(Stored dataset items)
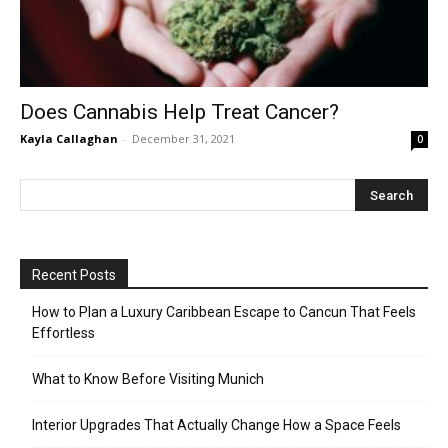
Does Cannabis Help Treat Cancer?
Kayla Callaghan
-
December 31, 2021
0
Recent Posts
How to Plan a Luxury Caribbean Escape to Cancun That Feels
Effortless
What to Know Before Visiting Munich
Interior Upgrades That Actually Change How a Space Feels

**WHAT THE TASK ASKS**
Copy out the text lines from each item above word for word, without the pictures.

**WRITTEN ANSWER**
Does Cannabis Help Treat Cancer?
Kayla Callaghan
-
December 31, 2021
0
Recent Posts
How to Plan a Luxury Caribbean Escape to Cancun That Feels
Effortless
What to Know Before Visiting Munich
Interior Upgrades That Actually Change How a Space Feels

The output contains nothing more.